▸ What needs to be done: Reproduce every line of the data below verbatim, omitting the pictures from your answer.

▸ Rows:

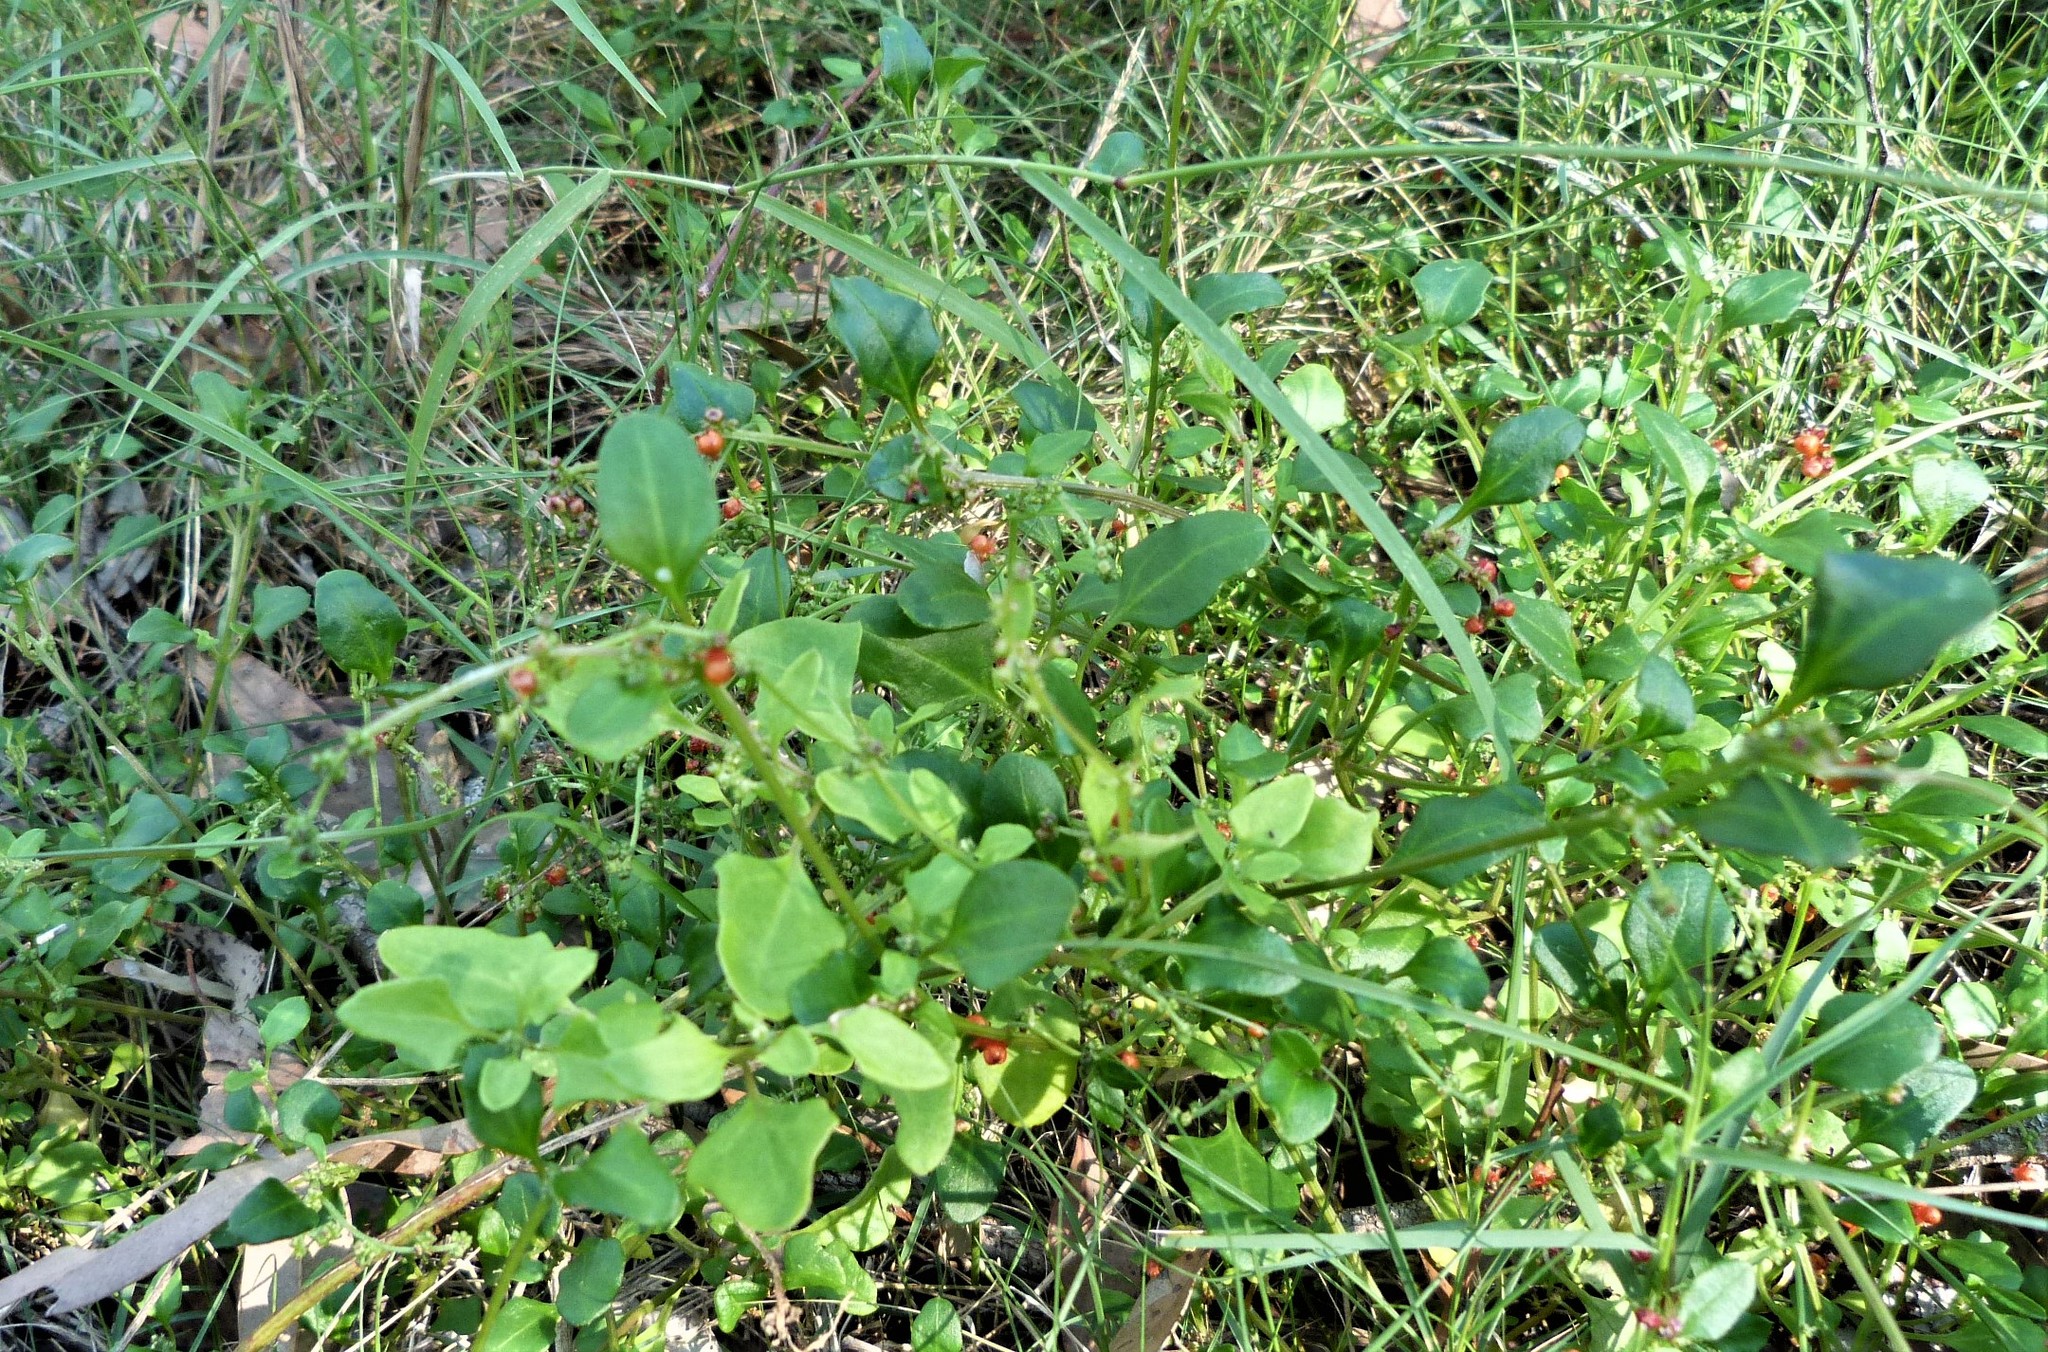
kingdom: Plantae
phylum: Tracheophyta
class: Magnoliopsida
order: Caryophyllales
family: Amaranthaceae
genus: Chenopodium
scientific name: Chenopodium robertianum
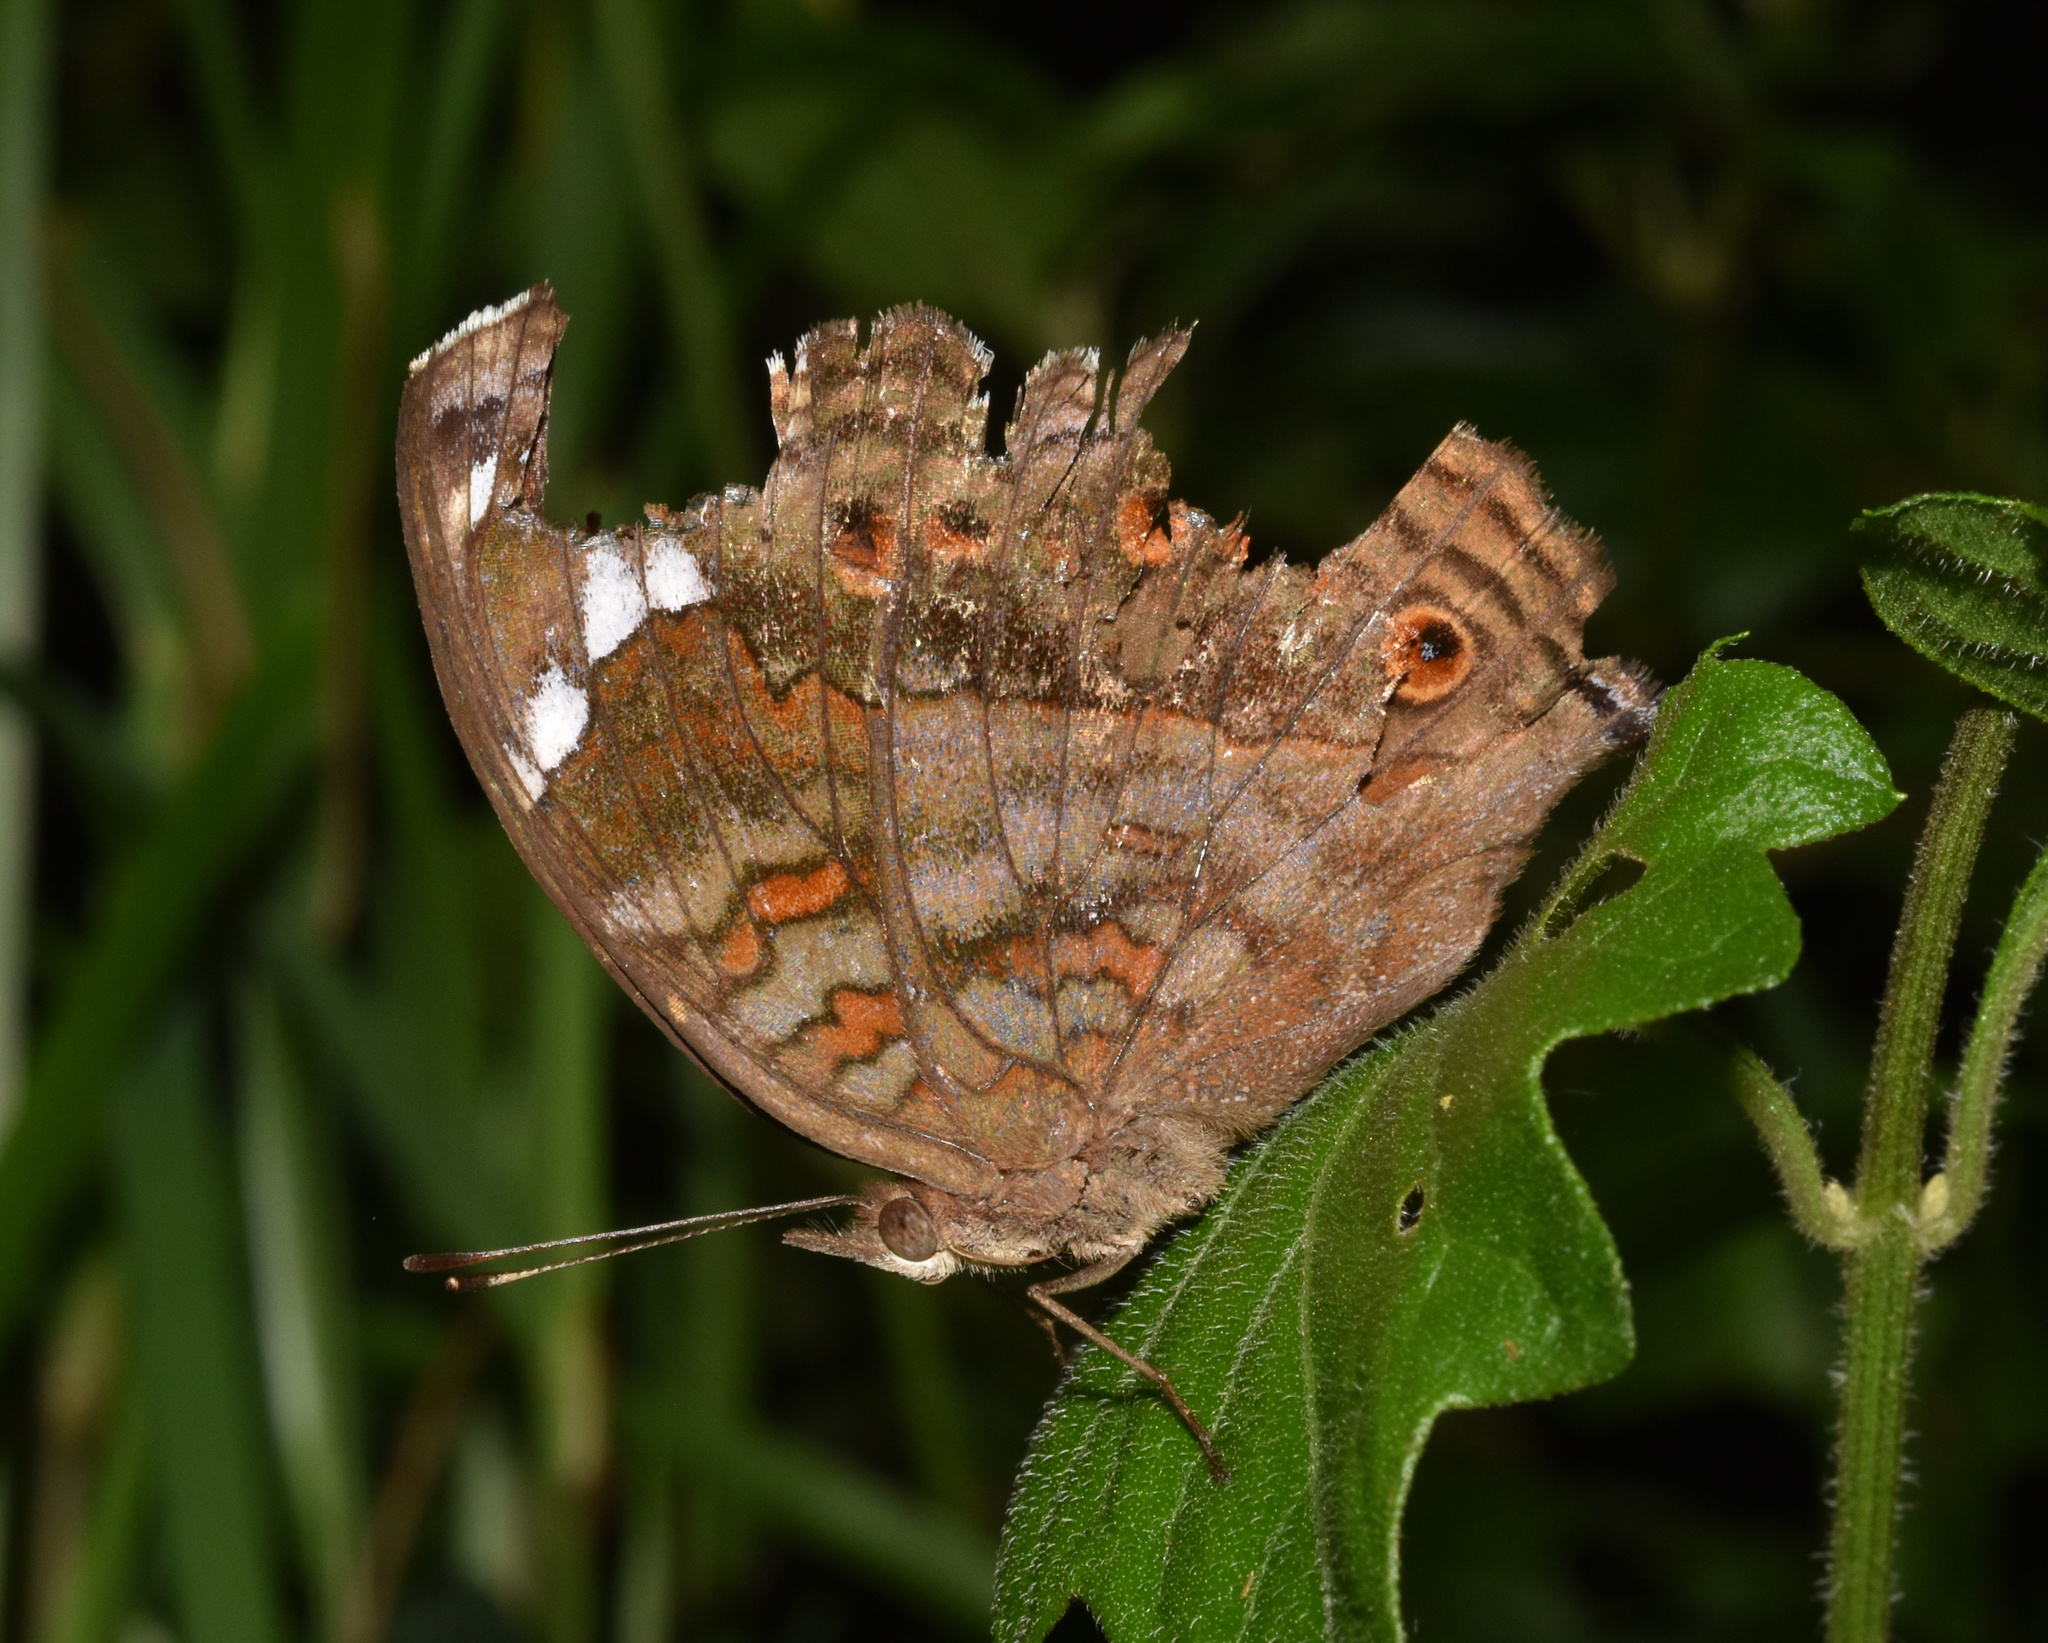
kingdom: Animalia
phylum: Arthropoda
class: Insecta
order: Lepidoptera
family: Nymphalidae
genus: Junonia
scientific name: Junonia natalica
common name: Brown pansy
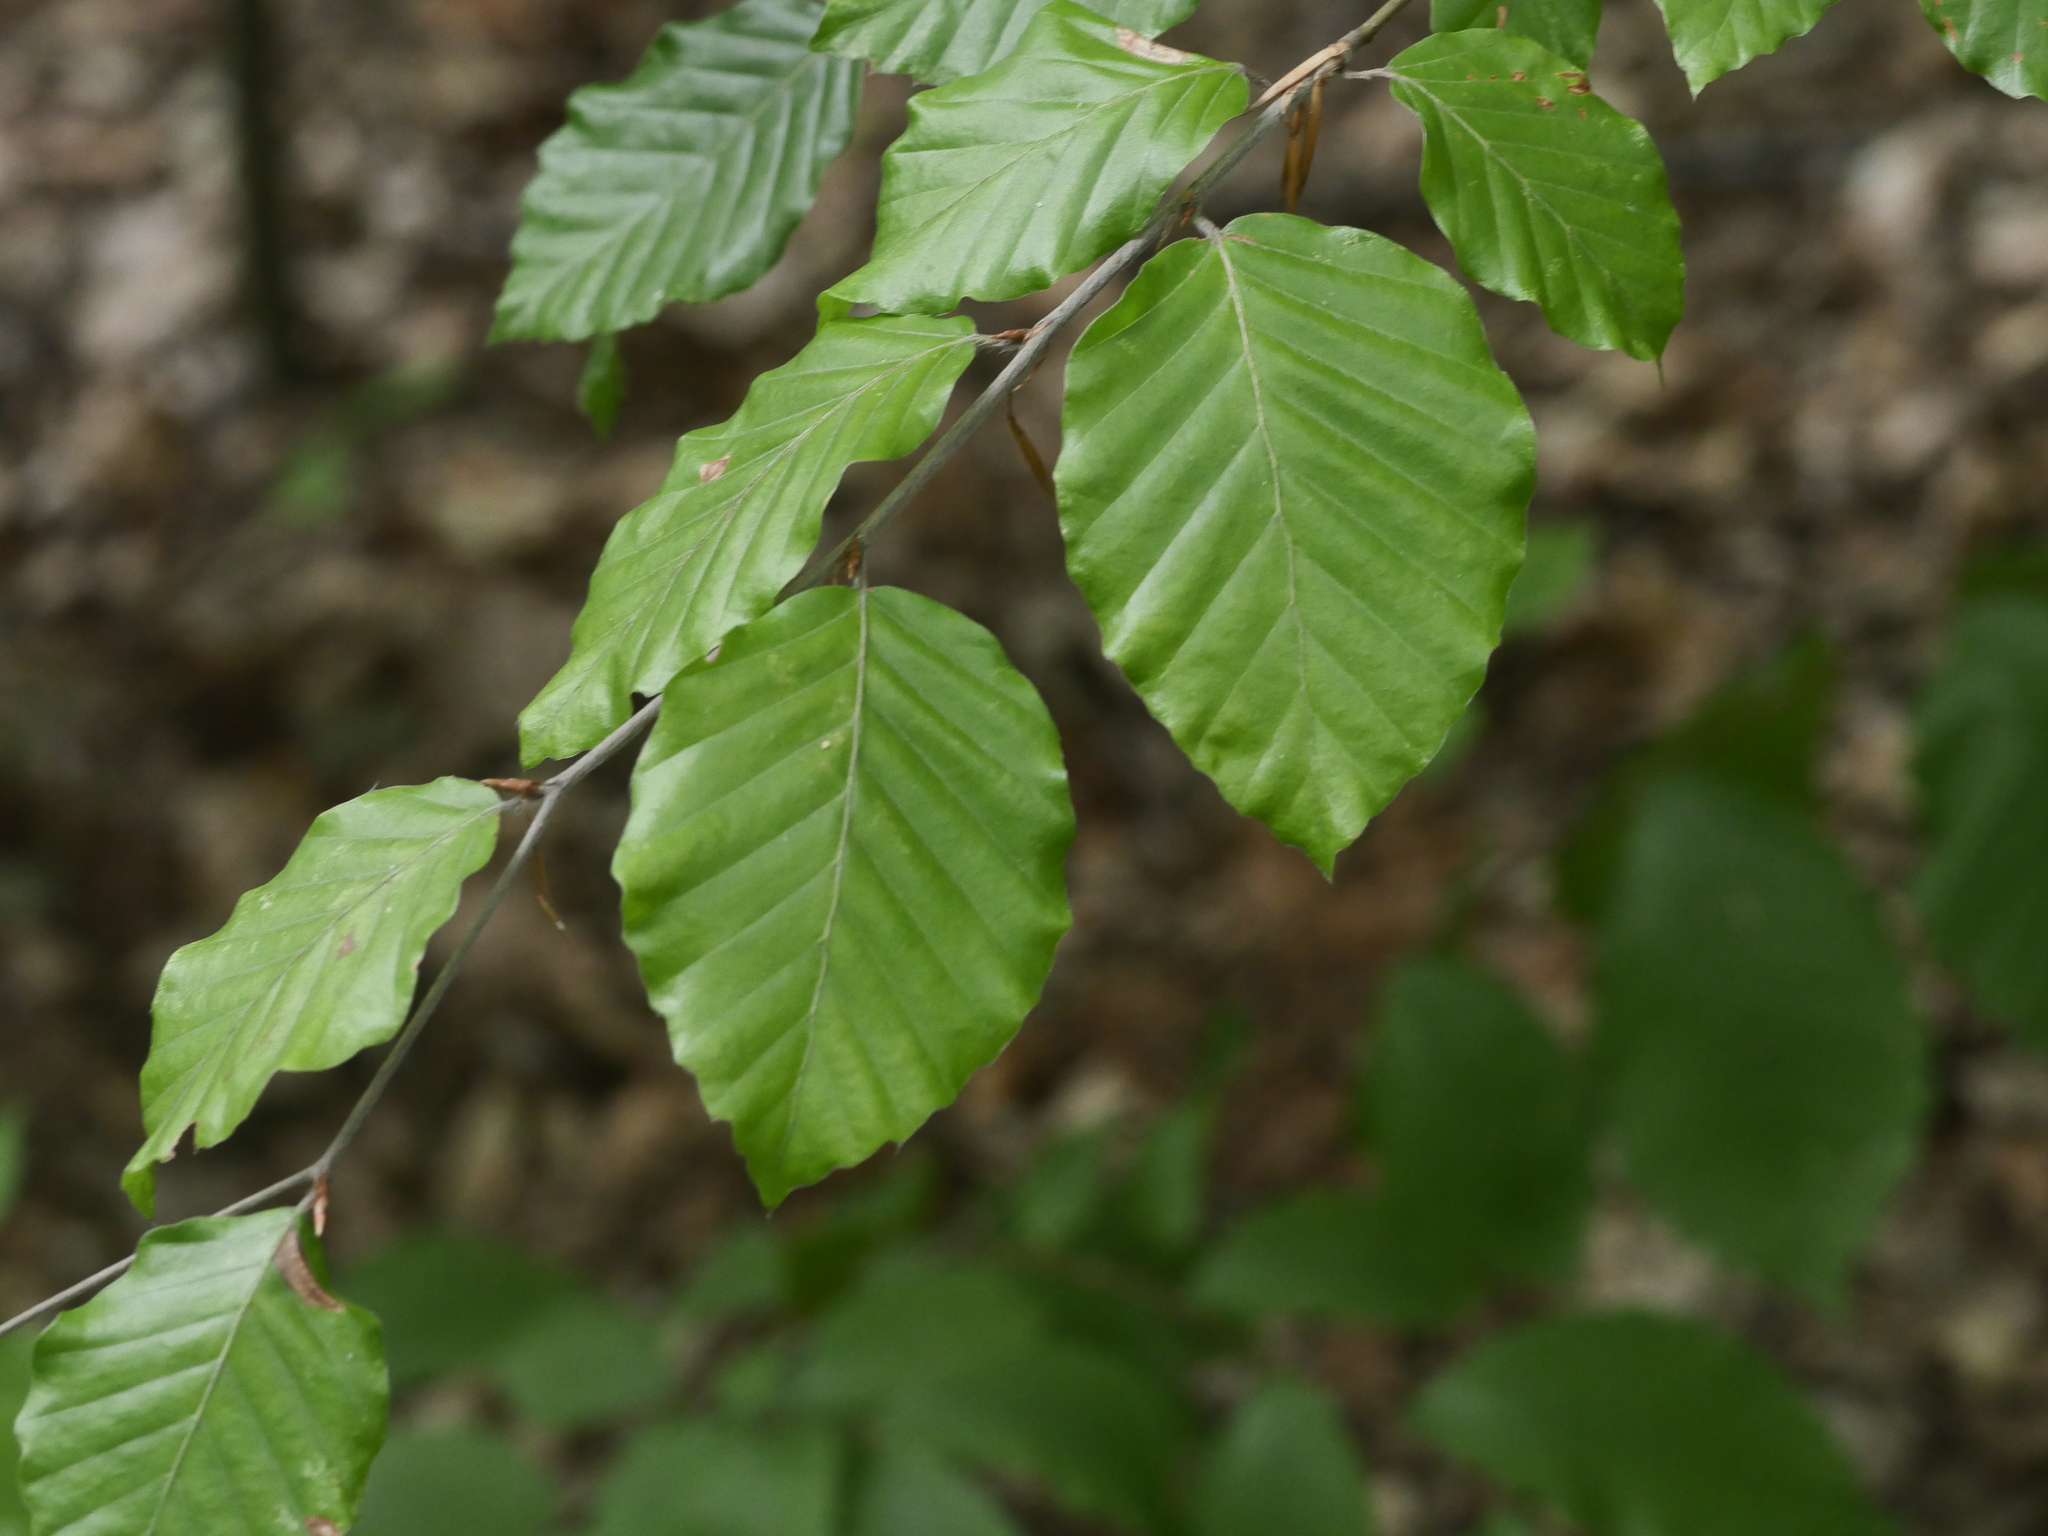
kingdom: Plantae
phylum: Tracheophyta
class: Magnoliopsida
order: Fagales
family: Fagaceae
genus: Fagus
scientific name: Fagus sylvatica
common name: Beech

▸ Answer to the problem:
kingdom: Plantae
phylum: Tracheophyta
class: Magnoliopsida
order: Caryophyllales
family: Amaranthaceae
genus: Chenopodium
scientific name: Chenopodium robertianum
kingdom: Animalia
phylum: Arthropoda
class: Insecta
order: Lepidoptera
family: Nymphalidae
genus: Junonia
scientific name: Junonia natalica
common name: Brown pansy
kingdom: Plantae
phylum: Tracheophyta
class: Magnoliopsida
order: Fagales
family: Fagaceae
genus: Fagus
scientific name: Fagus sylvatica
common name: Beech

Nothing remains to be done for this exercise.